In order to pay his property taxes every year Crawford would usually teach a course in "Living Off The Land" at the local community college or through the city sponsored programs. He held the class out on his land so he didn't have to go into the city and smell the smells and hear the noisy clamor. One day as we were sitting there the van of students arrived up at the front gate where the road ended. Crawford said "Watch this" and pointed up above the van. As the students got out and started up the half mile path we could see a dark cloud form over their heads. The cloud descended and eventually engulfed the students. They were all ducking and waving their hands and arms and slapping themselves. It was like they had all gone insane or something. Then Crawford also pointed out the "mosquito hawks", as he called them, dive bombing the cloud of mosquitos. These were dragonflies picking off the mosquitos. It was Crawford's theory that the city smells attracted the mosquitos and as long as you smelled like the swamp or a tree you were ok. I guess we smelled like the swamp cause no skeeters were getting us.

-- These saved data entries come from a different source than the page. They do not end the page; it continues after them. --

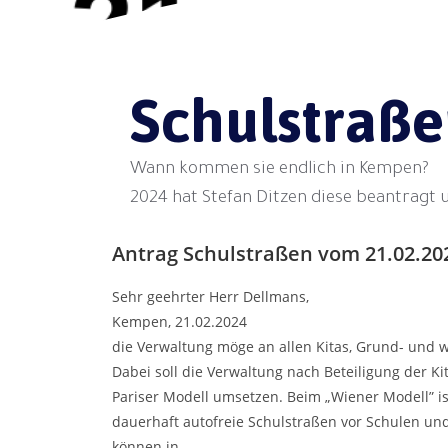
Schulstraß
Wann kommen sie endlich in Kempen?
2024 hat Stefan Ditzen diese beantragt
Antrag Schulstraßen vom 21.02.20
Sehr geehrter Herr Dellmans,
Kempen, 21.02.2024
die Verwaltung möge an allen Kitas, Grund- und 
Dabei soll die Verwaltung nach Beteiligung der 
Pariser Modell umsetzen. Beim „Wiener Modell” ist
dauerhaft autofreie Schulstraßen vor Schulen un
können in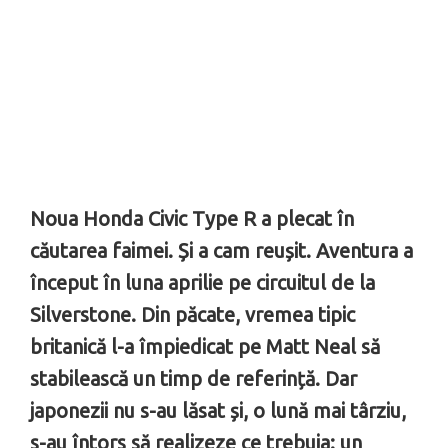
Noua Honda Civic Type R a plecat în
căutarea faimei. Și a cam reușit. Aventura a
început în luna aprilie pe circuitul de la
Silverstone. Din păcate, vremea tipic
britanică l-a împiedicat pe Matt Neal să
stabilească un timp de referință. Dar
japonezii nu s-au lăsat și, o lună mai târziu,
s-au întors să realizeze ce trebuia: un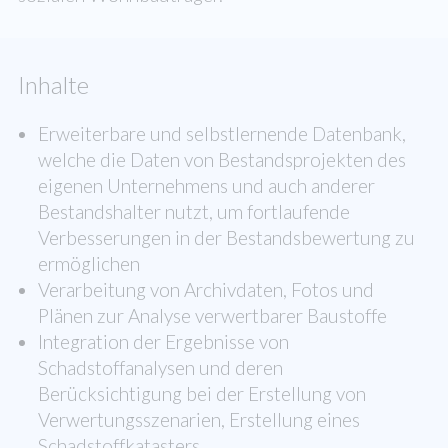
Inhalte
Erweiterbare und selbstlernende Datenbank,
welche die Daten von Bestandsprojekten des
eigenen Unternehmens und auch anderer
Bestandshalter nutzt, um fortlaufende
Verbesserungen in der Bestandsbewertung zu
ermöglichen
Verarbeitung von Archivdaten, Fotos und
Plänen zur Analyse verwertbarer Baustoffe
Integration der Ergebnisse von
Schadstoffanalysen und deren
Berücksichtigung bei der Erstellung von
Verwertungsszenarien, Erstellung eines
Schadstoffkatasters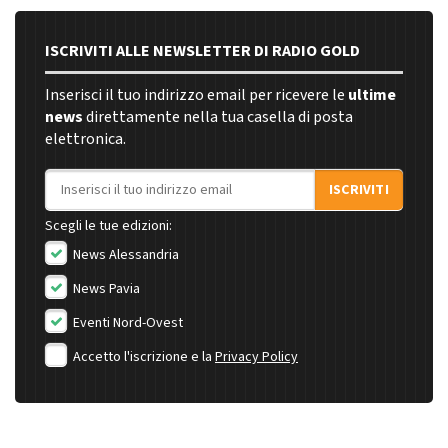
ISCRIVITI ALLE NEWSLETTER DI RADIO GOLD
Inserisci il tuo indirizzo email per ricevere le
ultime
news
direttamente nella tua casella di posta
elettronica.
Indirizzo email
ISCRIVITI
Scegli le tue edizioni:
News Alessandria
News Pavia
Eventi Nord-Ovest
Accetto l'iscrizione e la
Privacy Policy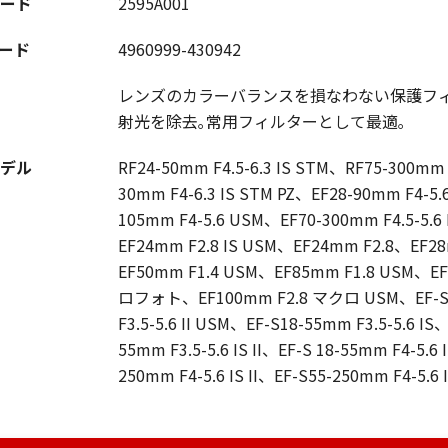
ード
2595A001
コード
4960999-430942
レンズのカラーバランスを損なわない保護フィ
射光を除去｡常用フィルターとして最適｡
デル
RF24-50mm F4.5-6.3 IS STM、RF75-300mm
30mm F4-6.3 IS STM PZ、EF28-90mm F4-5.6
105mm F4-5.6 USM、EF70-300mm F4.5-5.6
EF24mm F2.8 IS USM、EF24mm F2.8、EF28
EF50mm F1.4 USM、EF85mm F1.8 USM、E
ロフォト、EF100mm F2.8 マクロ USM、EF-S18
F3.5-5.6 II USM、EF-S18-55mm F3.5-5.6 IS
55mm F3.5-5.6 IS II、EF-S 18-55mm F4-5.6
250mm F4-5.6 IS II、EF-S55-250mm F4-5.6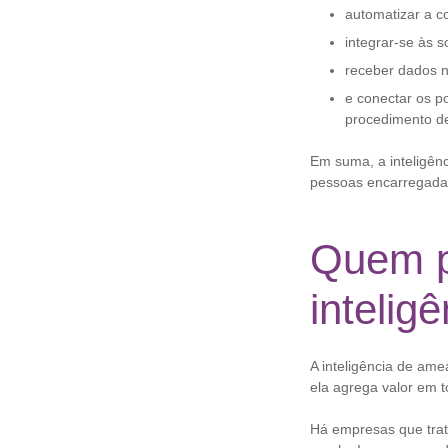
automatizar a c
integrar-se às s
receber dados n
e conectar os p
procedimento d
Em suma, a inteligên
pessoas encarregadas
Quem p
intelig
A inteligência de ame
ela agrega valor em 
Há empresas que tra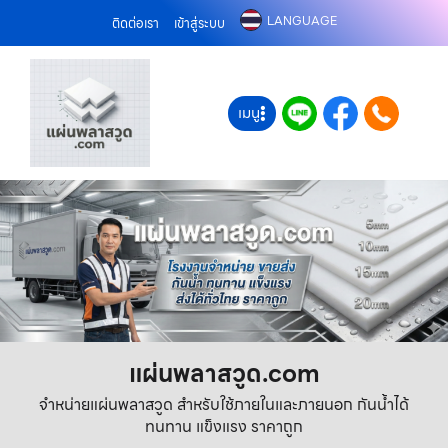
LANGUAGE
ติดต่อเรา
เข้าสู่ระบบ
เมนู
แผ่นพลาสวูด.com
จำหน่ายแผ่นพลาสวูด สำหรับใช้ภายในและภายนอก กันน้ำได้
ทนทาน แข็งแรง ราคาถูก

One night I was alone in the Chickee. Crawford had left for a couple of weeks saying he was going into town to get a new woman. That was about the only thing that would get Crawford into town. Anyway, I was alone and sitting in the Chickee eating my dinner by candlelight. My dinner consisted of a few piles of seeds and sprouts. As I was eating these two giant cockroaches sidled right up to my pile of sunflower seeds and started nibbling. I pushed a few aside for them and, being sorta lonely, struck up a conversation. I would say something and they would waggle their antennae at me. I was pretty sure we were communicating. Then I sent on and on about how the cockroach was so well designed and how it could mutate within only a generation and how probably only cockroaches and bats and maybe rats would survive a nuclear holocaust. All the time they're wagging their antennae in agreement. Then I said that about the only thing they couldn't do was fly. Well, right then one of them took off into the air right over my head and landed on the cypress pole behind me! I just went ecstatic and thought for sure I really was talking to cockroaches and they could understand me. What I didn't know was that in Florida those giant cockroaches are palmetto bugs and that they can fly.
Yep, I used to talk to insects. When I was living at Ginnie Spring on the Santa Fe River I would sunbathe every day after swimming in the spring. Every day the same two dragonflies would come perch on my shoulders as I lay there. We'd converse as I'd bask in the sun and they'd zip off my shoulders every once in a while to grab a mosquito or two. This went on for weeks and I really felt I got to know them well. They even confided in my their names which, I was told, dragonflies do not usually share. The male was called Jeet and the female Jetril. So, my best friends one summer were two dragonflies who used me as bait to catch mosquitos.
While living at the spring I lived off of the abundance of paw-paws and berries as well as corn and watermelon I'd take from the neighboring fields. One day the farmer sent his son down to ask if I'd help put in the new crop. Well, sure, I said so we hiked up to the fields and dug furrows and planted for the next few weeks. I guess he knew all along I was stealing from his fields but didn't care. That farm family got to be my friends and they invited me up for Thanksgiving one year. As a matter of fact, I've never seen a friendlier place than the backwoods of north central Florida in 1975. I'd be walking down a dusty old dirt road in the heat of Summer and the poorest black family you'll ever see would invite me up on their porch for watermelon or tea. I was never treated nicer.